Many of the requirements of the South Carolina law also have a direct parallel to NYDFS requirements. Each law requires “audit trails” with respect to material financial transactions and cybersecurity events; includes a requirement related to secure development of in-house applications and evaluation of externally developed applications; and requires use of effective controls, potentially including multi-factor authentication, with respect to accessing nonpublic information.
There are also, however, meaningful differences between the two laws. For instance, the NYDFS rules are much more prescriptive with respect to third-party service provider security requirements. While the South Carolina law merely requires “due diligence” and that service providers implement appropriate security measures, the NYDFS rules require covered entities to develop a full policy on third parties, notably including guidelines addressing the specific security practices of third party service providers (e.g., access controls, use of encryption, and notice to be provided to the covered entity in the event of a cybersecurity event).

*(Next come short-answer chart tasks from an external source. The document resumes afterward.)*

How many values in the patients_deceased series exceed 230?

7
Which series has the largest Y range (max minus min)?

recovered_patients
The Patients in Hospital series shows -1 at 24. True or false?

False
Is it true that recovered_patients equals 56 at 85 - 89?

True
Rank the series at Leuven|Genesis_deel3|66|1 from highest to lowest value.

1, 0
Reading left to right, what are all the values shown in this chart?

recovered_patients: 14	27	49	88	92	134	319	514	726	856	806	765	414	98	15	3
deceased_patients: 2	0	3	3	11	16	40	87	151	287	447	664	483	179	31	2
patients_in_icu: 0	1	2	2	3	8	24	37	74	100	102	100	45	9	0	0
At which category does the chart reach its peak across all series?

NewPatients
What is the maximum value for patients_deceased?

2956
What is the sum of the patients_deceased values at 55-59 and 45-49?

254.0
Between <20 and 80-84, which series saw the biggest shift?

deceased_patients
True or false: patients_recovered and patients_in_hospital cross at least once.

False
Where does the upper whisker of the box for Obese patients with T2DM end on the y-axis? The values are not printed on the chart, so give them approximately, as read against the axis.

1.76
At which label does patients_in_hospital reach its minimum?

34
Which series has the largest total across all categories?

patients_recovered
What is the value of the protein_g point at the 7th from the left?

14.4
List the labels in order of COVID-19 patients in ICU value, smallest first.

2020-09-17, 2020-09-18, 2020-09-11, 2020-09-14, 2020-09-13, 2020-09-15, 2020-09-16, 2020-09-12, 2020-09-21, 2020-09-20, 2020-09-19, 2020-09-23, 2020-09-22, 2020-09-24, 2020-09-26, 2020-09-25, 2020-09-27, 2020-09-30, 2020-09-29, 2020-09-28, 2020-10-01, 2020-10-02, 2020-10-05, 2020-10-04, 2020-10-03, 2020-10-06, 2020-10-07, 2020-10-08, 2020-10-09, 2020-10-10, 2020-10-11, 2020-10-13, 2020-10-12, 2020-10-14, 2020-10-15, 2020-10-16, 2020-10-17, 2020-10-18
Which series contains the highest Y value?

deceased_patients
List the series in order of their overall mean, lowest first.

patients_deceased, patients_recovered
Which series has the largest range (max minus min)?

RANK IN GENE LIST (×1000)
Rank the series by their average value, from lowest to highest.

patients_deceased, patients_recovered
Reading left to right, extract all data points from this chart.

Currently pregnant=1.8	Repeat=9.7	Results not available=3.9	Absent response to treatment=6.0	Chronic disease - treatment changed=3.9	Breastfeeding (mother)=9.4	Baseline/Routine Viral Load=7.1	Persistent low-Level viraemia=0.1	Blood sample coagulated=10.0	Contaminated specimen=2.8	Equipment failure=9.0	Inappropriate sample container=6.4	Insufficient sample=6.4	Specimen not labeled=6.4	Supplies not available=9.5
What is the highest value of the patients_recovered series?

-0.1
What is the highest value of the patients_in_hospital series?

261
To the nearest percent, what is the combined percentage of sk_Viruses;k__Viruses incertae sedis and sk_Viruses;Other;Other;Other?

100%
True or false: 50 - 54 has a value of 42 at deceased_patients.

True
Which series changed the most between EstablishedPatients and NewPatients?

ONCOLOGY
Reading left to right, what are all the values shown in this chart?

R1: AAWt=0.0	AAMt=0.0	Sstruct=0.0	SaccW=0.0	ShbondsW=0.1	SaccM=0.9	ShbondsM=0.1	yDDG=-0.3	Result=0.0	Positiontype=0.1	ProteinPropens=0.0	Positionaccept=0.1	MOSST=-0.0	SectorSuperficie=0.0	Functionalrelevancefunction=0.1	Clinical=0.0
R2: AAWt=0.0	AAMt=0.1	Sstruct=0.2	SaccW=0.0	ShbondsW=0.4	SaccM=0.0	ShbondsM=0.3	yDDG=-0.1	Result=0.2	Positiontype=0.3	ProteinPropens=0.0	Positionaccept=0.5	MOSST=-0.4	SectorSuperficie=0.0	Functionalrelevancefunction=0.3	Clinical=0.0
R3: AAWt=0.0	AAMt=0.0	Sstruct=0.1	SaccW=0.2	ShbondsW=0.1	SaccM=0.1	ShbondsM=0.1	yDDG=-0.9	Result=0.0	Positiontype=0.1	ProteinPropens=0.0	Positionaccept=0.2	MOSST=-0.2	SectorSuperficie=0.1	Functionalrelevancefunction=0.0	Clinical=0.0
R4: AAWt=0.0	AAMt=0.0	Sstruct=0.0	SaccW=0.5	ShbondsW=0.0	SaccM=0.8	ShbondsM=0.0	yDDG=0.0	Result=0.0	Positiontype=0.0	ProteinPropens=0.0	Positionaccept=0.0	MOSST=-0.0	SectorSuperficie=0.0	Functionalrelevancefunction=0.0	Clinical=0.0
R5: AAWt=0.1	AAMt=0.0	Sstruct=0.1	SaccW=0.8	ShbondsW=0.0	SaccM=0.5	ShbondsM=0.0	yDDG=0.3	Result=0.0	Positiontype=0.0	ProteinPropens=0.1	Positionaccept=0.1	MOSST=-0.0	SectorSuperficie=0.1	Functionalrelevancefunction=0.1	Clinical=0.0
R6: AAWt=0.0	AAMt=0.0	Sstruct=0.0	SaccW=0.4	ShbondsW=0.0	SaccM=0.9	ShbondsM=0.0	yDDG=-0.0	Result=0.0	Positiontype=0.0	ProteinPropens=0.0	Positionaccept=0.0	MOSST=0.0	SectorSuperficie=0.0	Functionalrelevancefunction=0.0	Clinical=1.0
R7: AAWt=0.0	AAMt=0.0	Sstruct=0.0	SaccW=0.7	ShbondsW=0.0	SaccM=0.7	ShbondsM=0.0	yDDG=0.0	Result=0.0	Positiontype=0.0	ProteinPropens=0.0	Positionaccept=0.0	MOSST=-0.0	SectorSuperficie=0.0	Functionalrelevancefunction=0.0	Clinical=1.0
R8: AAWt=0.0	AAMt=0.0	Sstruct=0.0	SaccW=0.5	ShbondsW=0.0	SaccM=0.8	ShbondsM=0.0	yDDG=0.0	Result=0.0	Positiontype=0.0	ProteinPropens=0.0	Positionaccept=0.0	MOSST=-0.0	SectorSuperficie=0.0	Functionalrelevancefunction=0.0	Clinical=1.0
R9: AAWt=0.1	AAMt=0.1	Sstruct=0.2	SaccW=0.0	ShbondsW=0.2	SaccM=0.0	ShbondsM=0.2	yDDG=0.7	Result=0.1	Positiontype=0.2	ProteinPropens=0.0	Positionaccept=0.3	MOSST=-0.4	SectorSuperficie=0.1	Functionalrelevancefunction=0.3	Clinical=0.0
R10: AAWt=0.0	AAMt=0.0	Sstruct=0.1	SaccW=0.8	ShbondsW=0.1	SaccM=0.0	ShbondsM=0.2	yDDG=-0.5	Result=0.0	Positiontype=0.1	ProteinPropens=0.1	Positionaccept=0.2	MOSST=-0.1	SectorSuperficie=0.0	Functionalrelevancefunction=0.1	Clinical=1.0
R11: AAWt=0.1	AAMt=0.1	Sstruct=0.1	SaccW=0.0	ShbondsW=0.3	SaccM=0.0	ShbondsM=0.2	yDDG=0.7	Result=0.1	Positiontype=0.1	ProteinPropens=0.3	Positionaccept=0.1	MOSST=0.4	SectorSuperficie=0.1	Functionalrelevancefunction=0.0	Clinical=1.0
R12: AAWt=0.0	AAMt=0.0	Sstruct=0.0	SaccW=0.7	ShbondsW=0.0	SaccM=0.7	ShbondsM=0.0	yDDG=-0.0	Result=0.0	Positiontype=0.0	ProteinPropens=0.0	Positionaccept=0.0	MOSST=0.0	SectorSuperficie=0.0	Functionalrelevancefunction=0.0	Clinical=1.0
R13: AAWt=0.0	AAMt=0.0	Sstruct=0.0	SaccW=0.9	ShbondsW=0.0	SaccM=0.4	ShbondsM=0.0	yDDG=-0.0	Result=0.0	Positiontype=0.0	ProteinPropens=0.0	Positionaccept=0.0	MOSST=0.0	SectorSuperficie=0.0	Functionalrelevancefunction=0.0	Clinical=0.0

Another key difference is the provisions requiring covered entities to have qualified cybersecurity personnel and appropriate training for such personnel. These provisions have no clear parallel in the South Carolina law, which merely requires licensees to consider training and awareness policies in the context of the WISP.
Even some security measures referenced in both laws are subject to different standards. As an example, both laws require the use of effective controls (including multi-factor authentication) with respect to access to nonpublic information. However, NYDFS also requires the use of multi-factor for any individual accessing a covered entity’s internal network from an external network (or an equivalent or more secure access control).
Lastly, NYDFS expressly requires companies to conduct annual penetration testing and to conduct bi-annual vulnerability assessments. Aside from a general requirement for licensees to monitor systems and procedures to detect attacks on information systems, there is no clear parallel to these requirements in the South Carolina law.